Page-level text extractions:
*** Begin section ***

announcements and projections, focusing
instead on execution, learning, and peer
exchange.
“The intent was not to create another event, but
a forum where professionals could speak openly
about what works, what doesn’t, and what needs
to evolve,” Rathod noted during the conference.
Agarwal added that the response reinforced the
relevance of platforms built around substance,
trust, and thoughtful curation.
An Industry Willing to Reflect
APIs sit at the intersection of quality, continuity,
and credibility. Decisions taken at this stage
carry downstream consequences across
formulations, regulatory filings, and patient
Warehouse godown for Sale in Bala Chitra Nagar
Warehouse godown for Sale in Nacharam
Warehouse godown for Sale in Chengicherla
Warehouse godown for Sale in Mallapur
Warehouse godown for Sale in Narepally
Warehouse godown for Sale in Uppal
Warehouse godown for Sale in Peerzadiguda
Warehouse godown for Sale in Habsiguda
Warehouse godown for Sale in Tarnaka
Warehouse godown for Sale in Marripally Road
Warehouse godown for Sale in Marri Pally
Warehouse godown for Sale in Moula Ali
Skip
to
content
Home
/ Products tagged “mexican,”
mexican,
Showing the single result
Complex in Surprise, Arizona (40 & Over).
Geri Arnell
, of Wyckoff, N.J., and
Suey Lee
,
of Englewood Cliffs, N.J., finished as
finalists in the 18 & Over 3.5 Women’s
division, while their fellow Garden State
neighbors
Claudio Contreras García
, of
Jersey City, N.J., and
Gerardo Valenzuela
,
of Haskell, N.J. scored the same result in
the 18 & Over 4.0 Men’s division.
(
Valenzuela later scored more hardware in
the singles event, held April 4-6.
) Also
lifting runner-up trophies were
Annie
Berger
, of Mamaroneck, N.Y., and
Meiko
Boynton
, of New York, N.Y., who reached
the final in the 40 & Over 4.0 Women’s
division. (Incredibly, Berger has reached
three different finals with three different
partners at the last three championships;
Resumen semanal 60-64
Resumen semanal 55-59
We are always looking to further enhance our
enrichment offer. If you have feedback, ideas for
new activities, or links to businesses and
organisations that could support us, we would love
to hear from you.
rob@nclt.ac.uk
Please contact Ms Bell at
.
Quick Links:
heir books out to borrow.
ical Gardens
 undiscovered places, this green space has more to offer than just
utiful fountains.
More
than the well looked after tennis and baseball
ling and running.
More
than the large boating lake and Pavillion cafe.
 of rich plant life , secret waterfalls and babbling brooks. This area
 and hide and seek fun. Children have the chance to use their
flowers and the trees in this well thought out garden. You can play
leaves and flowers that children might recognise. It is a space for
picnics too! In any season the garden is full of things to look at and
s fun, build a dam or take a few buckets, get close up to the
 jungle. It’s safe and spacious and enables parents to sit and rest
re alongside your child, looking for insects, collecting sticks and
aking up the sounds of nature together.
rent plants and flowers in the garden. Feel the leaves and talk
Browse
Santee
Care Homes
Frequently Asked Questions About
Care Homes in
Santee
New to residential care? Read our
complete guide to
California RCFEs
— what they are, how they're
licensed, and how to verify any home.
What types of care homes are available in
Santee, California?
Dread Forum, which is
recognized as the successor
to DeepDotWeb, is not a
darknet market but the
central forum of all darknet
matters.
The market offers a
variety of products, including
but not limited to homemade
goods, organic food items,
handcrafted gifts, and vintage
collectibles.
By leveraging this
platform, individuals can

*** End section ***

TASK PROMPT — Copy the material word for word from its very first line through the line that contains "during the conference.", including both of those lines.

TASK ANSWER —
announcements and projections, focusing
instead on execution, learning, and peer
exchange.
“The intent was not to create another event, but
a forum where professionals could speak openly
about what works, what doesn’t, and what needs
to evolve,” Rathod noted during the conference.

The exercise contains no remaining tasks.